Engineering, as a profession, has ethical obligations to society that go beyond the simple application of technology as learned in science and engineering courses. Bioethics, a required course for bio/biomedical engineering students at our university, seeks to supplement technological aspects of bio/biomedical engineering by engaging students in an analysis of the effects of bio/biomedical engineering developments on society, focusing on safety of the public as a primary ethical concern.
In this course, students are educated on a variety of ethical tools that enable them to analyze fictional and realistic cases. Students are evaluated individually, as well as in groups, with a particular focus on the ethical issues developed in a group case project. Upon completion of the course, students will be able to recognize, articulate, and resolve ethical issues within the arena of bio/biomedical engineering. As part of a new initiative to deepen student’s awareness of the multifaceted nature of bioethical issues, students partaking in the bioethics course in Spring 2019 were asked to incorporate aspects of sustainability in their final project case analysis. Sustainability is defined as balancing social needs, environmental impact, and economics so current and future generations can thrive. From an academic perspective, sustainability often focuses on the tradeoffs and interplay between these three elements which are often referred to as the triple bottom line.
For the final project, each group chooses/identifies a case for analysis. Cases can be drawn from student experiences; an ethical dilemma that has affected someone they might know; be a hypothetical case based upon a situation that has ethical ramifications that students find interesting; or an in-depth exploration of a historical case with dubious ethical justification.
Students are asked to utilize methodologies, such as utilitarian approach, discussed in class to develop a resolution (recommendation) for their case. Each group presents their case in class and then documents their case for final evaluation. Evaluations, which are all conducted by the course instructor, are conducted in three dimensions: quality and flow of presentation; indications of significance; and choice and application of methods of moral reasoning. During the Spring 2019 offering of the bioethics course, forty-one students were enrolled, resulting in eight groups/projects. As part of their final project instructions, students were provided with prompts to help them identify sustainability impacts in their respective cases. Specifically:
>> Are there direct and/or indirect social implications of your case’s outcomes at scale and over the long term?
>> Are there direct and/or indirect economic implications of your case’s outcomes at scale and over the long term?
>> Are there direct and/or indirect environmental implications of your case’s outcomes at scale and over the long term?
Furthermore, students were presented with an example of how conflicts arise within the triple bottom line: for a medical product choosing a one-time use option for distribution may reduce costs, reduce the risks for the end user in terms of contamination but, detrimental to the environment; and asked which options presented should be prioritized?

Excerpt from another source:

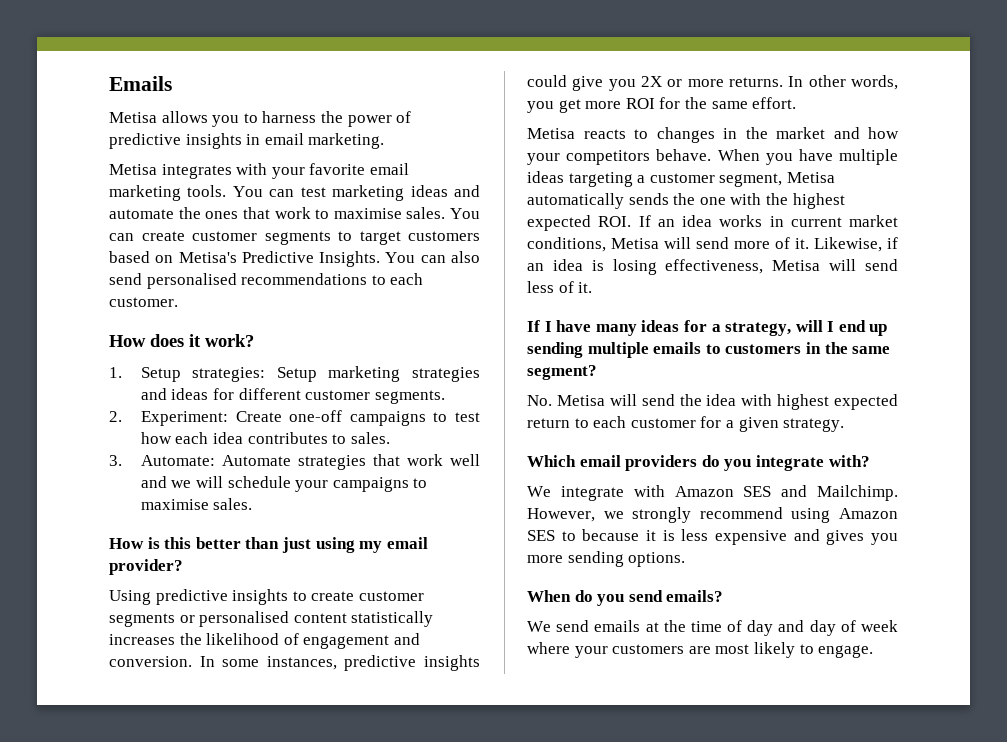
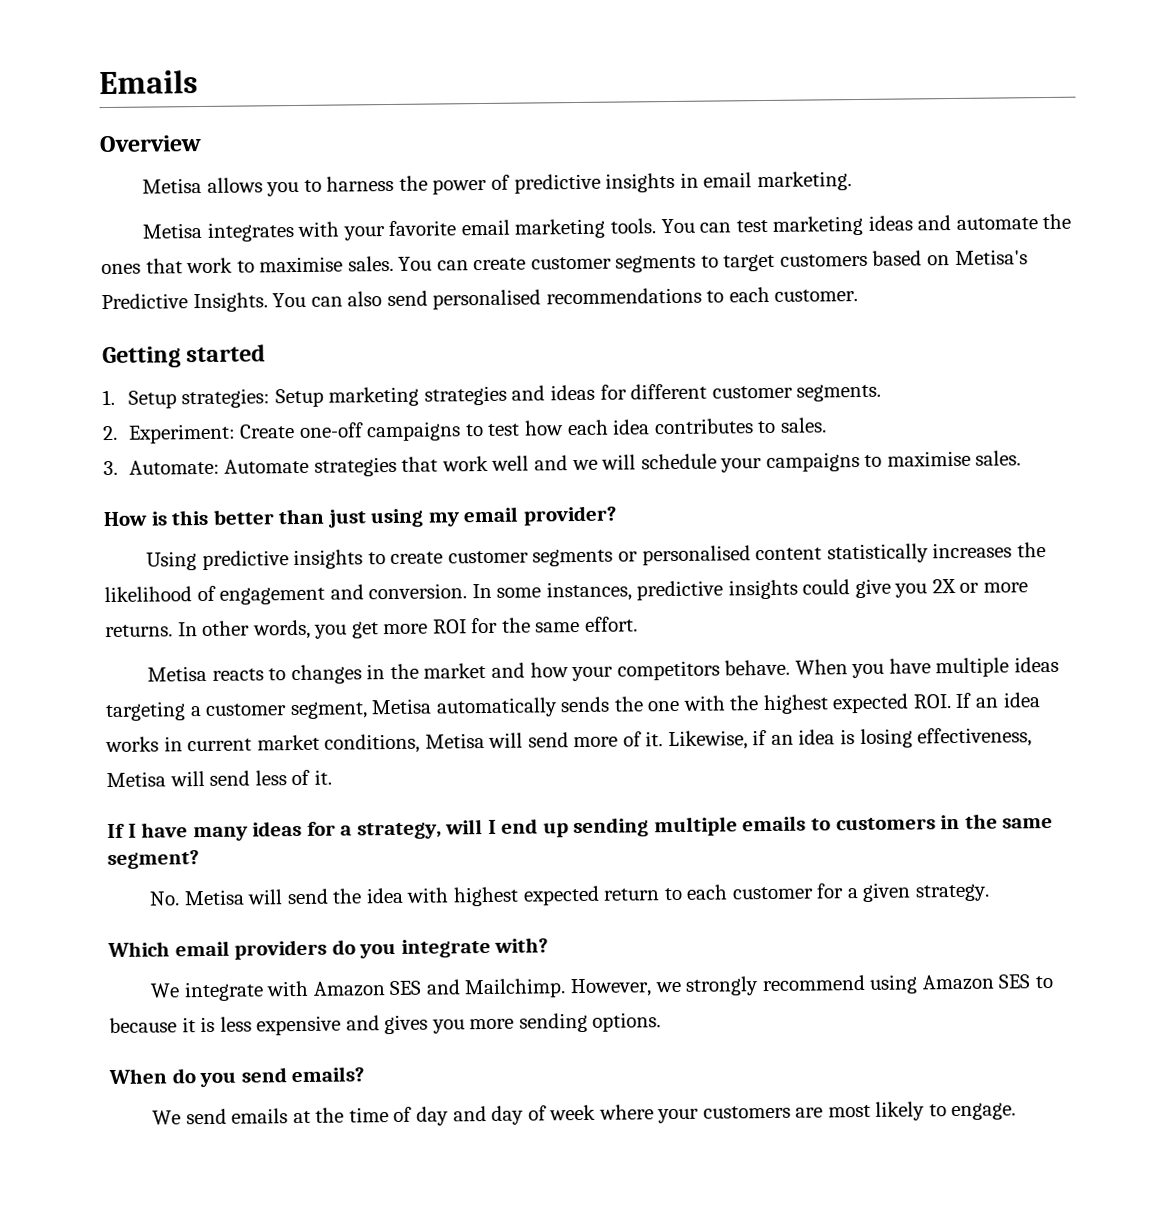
(172, 83) none -> [99,134,202,153] // Overview
[109,334,254,347] How does it work? -> [102,344,267,369] Getting started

While students’ selected case studies focus on bioengineering ethical dilemmas, we hypothesized that using the triple bottom line sustainability framework for a bioethics course would improve the ability for students to recognize and articulate tensions and tradeoffs between other design values as well (the triple bottom line of social, environment and economic). More specifically, we hypothesized that students identify and consider more ethical dimensions with the sustainability framework than without.
A qualitative comparison between Spring 2018 and Spring 2019 cases was conducted to gain insight into the effect of incorporating sustainability in bioethics on the number and types of dilemmas that students recognize and articulate. Two datasets (~30,000 phrases and words each) were derived from student submissions while removing references. The datasets were compared for the prevalence of words and phrases. In the 2019 section, there was an increase in the consideration of environmental factors on ethical dilemmas. While several teams were able to use sustainability to identify additional factors that shaped the ethical dilemma, there were still some teams who, despite being prompted with sustainability questions, chose to focus mainly on social and economic impacts more than environmental.
In summary, the sustainability triple bottom line adds to students’ critical thinking of bioethics, however, not all aspects of sustainability may directly impact some of the ethical dilemmas that bio/biomedical engineers face. Based on this preliminary analysis, the instructors acknowledge that more specific course material and bio/biomedical examples ought to be developed to highlight the environmental implications of bioethical dilemmas.